As irritating as it is to admit, I think she’s right. She’s right about a lot of things and that makes it all the more difficult to see her. To paraphrase she says there is ‘party Fleur’ and ‘real Fleur’. Apparently party Fleur does not allow people to get to know real Fleur and ends up scaring people off who could be excellent additions to my world. She is brash and judgemental and generally over the top.
If that’s true and real Fleur needs to come out more then I have some questions: How do I show more of real Fleur? How do I lose the bravado? What parts are bravado and what parts are me? Why would I want to let go of it? Am I ready to be that vulnerable and human?

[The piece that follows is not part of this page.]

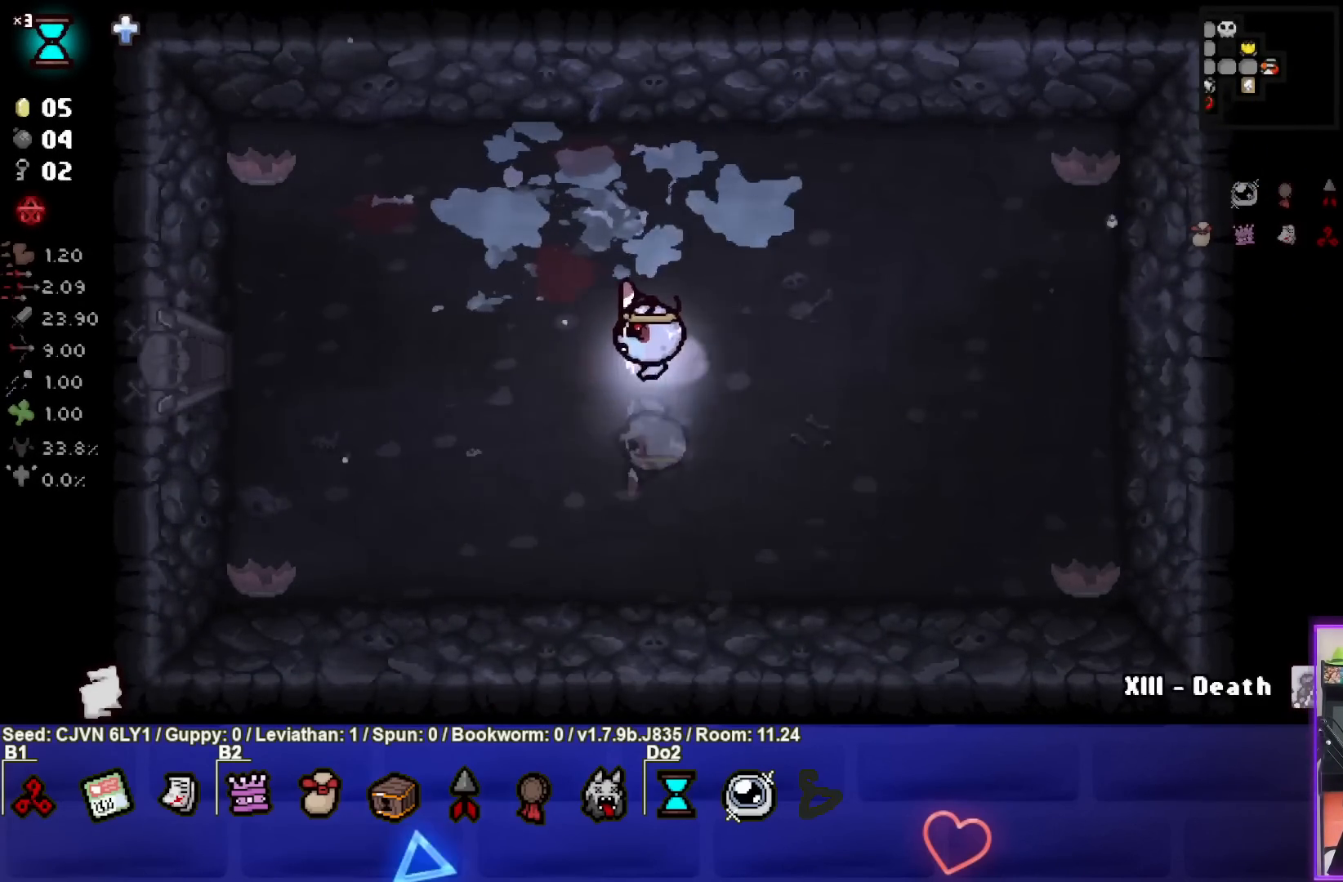
{"buttons": [], "left_stick": "left", "events": [[467, "left_stick", "left"]]}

Each question leads to its own set of questions. Take ‘how do I show more of real Fleur?’ for example. This brings up a bunch of further questions because part of this whole journey for me is that I don’t really know who real Fleur is! How can I start revealing her in a more authentic way to new people if I don’t understand who she is? What she’s like? What hurts her? What makes her strong? What does she enjoy? What does she dislike?

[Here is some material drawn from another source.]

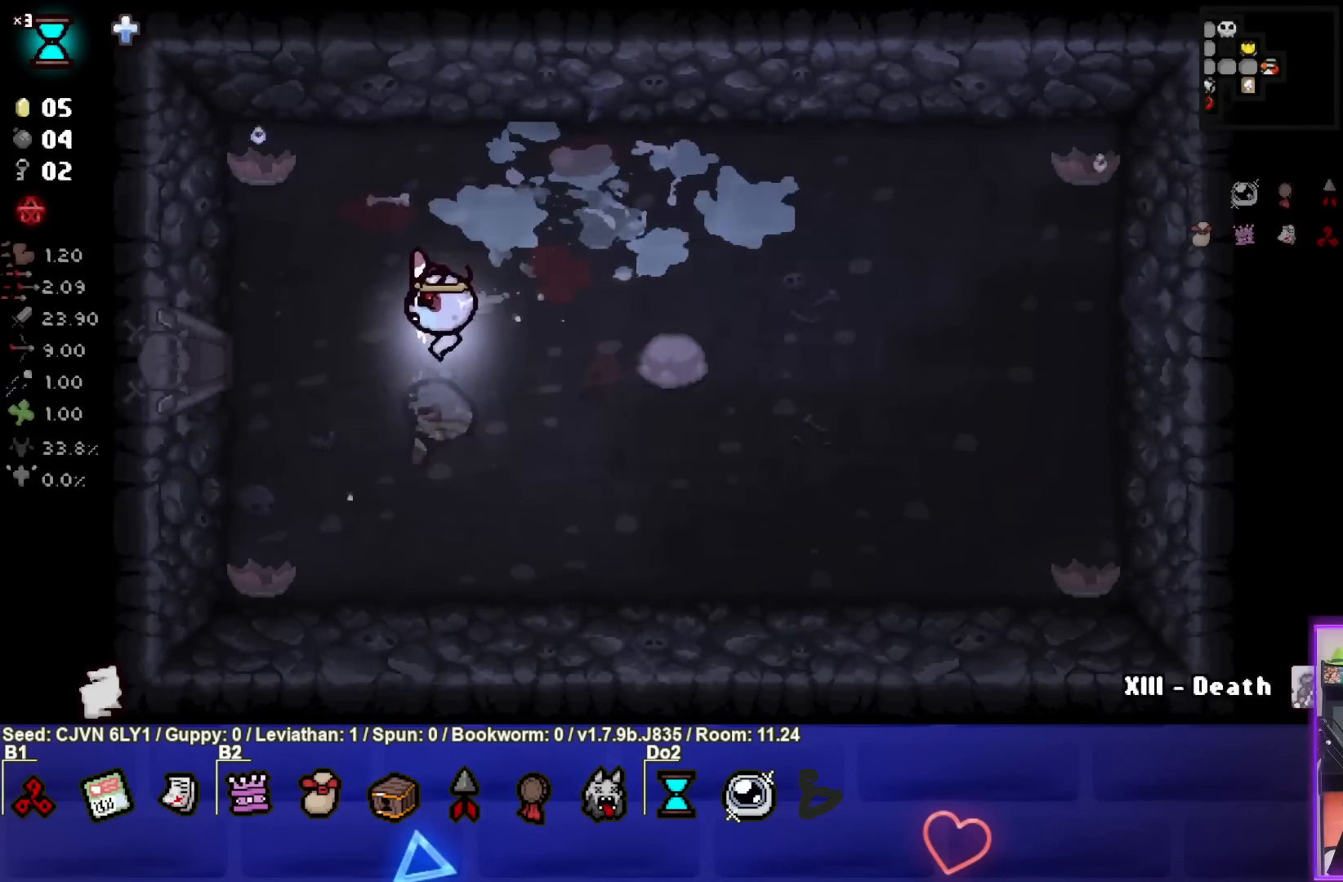
{"buttons": [], "left_stick": "left", "events": []}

The second two are kind of linked; how do I turn the bravado off and what parts are bravado and what parts are me? These two are hard to deal with because if I am not careful I will end up questioning every single thing I do and be in danger of losing all sense of self completely.

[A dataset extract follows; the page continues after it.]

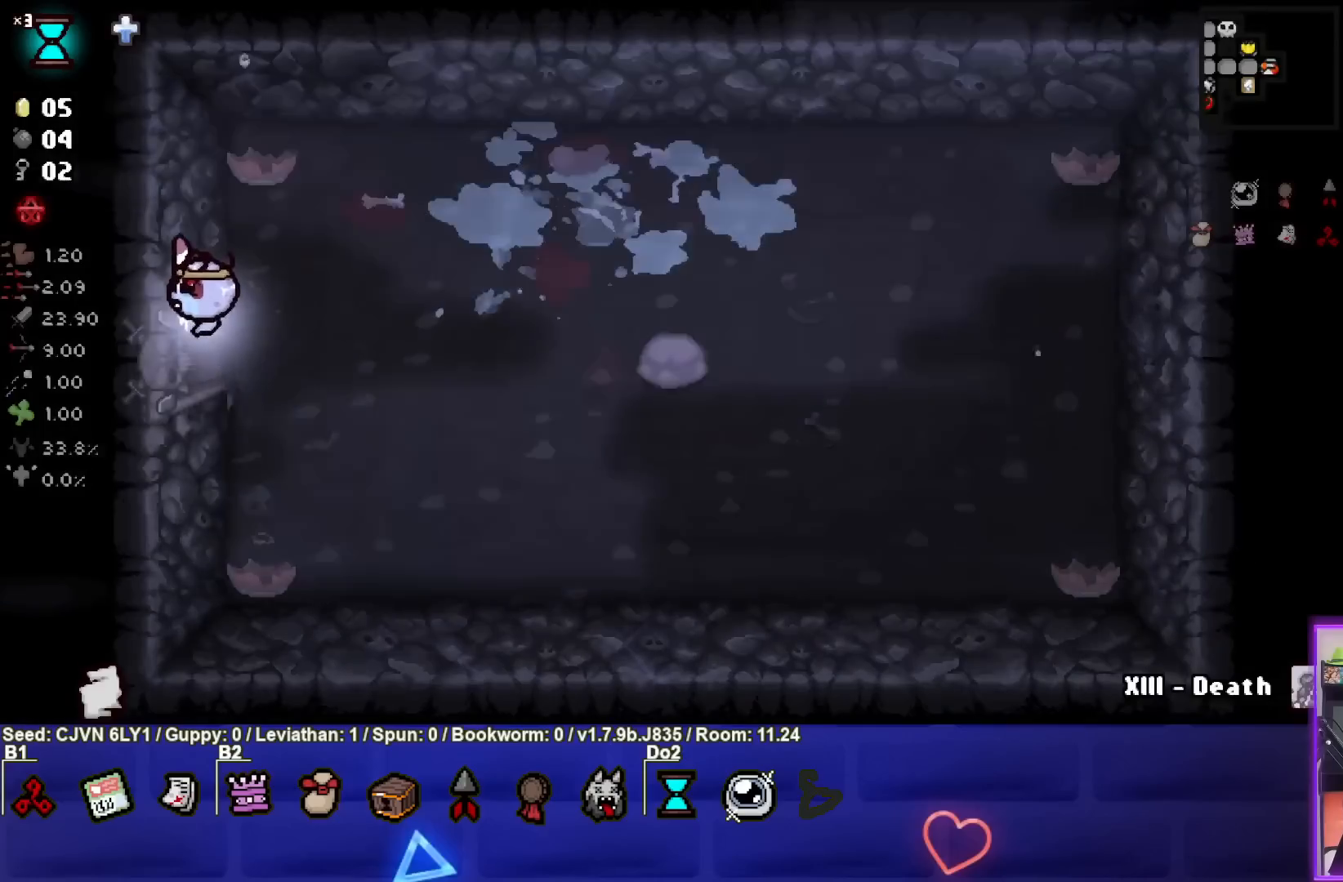
{"buttons": [], "left_stick": "left", "events": []}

I guess I should really start by defining what bravado is. Wikipedia suggests it can be ‘a pretence of bravery’ or ‘the quality or state of being foolhardy’ or ‘a blustering swaggering conduct’. By those definitions then, what sort of behaviour could we define as bravado? Parading around at clubs in scanty clothing? Sure! Trying to be super funny in social settings? Check! Not letting on when you’re hurt by someone else’s behaviour? Definitely! Acting like you are a commodity in a transaction because you don’t dare to hope you’re a friend? Yes! Keeping up the respectable, predictable job that is killing you because you are scared of being called a failure? Absolutely!
All of this stuff really really hurts to think about. Putting on a show of being happy so people don’t see how sad I am, strutting around like king shit so people don’t realise how insecure I am, laughing loudly and heartily at goofs I make when inside I feel like I might die of shame, wanting to be the best at everything and not accepting anything less because I am convinced that I have to be good at something for people to like me.
The other question that is probably the clincher is how much of the show is for other people and how much is for me? How much of the persona has been grown as a way of telling myself that I’m ok? How much is to keep others out and how much to keep myself together? If I’m really honest with myself a lot of the bravado is for me and maybe it’s only a side effect that it keeps people from seeing all that stuff inside.
I have to start experimenting with being gentler, being more vulnerable, more sensitive, more genuine and more honest with myself and others. It seems like a hard road, but life is not meant to be easy. Or so they say.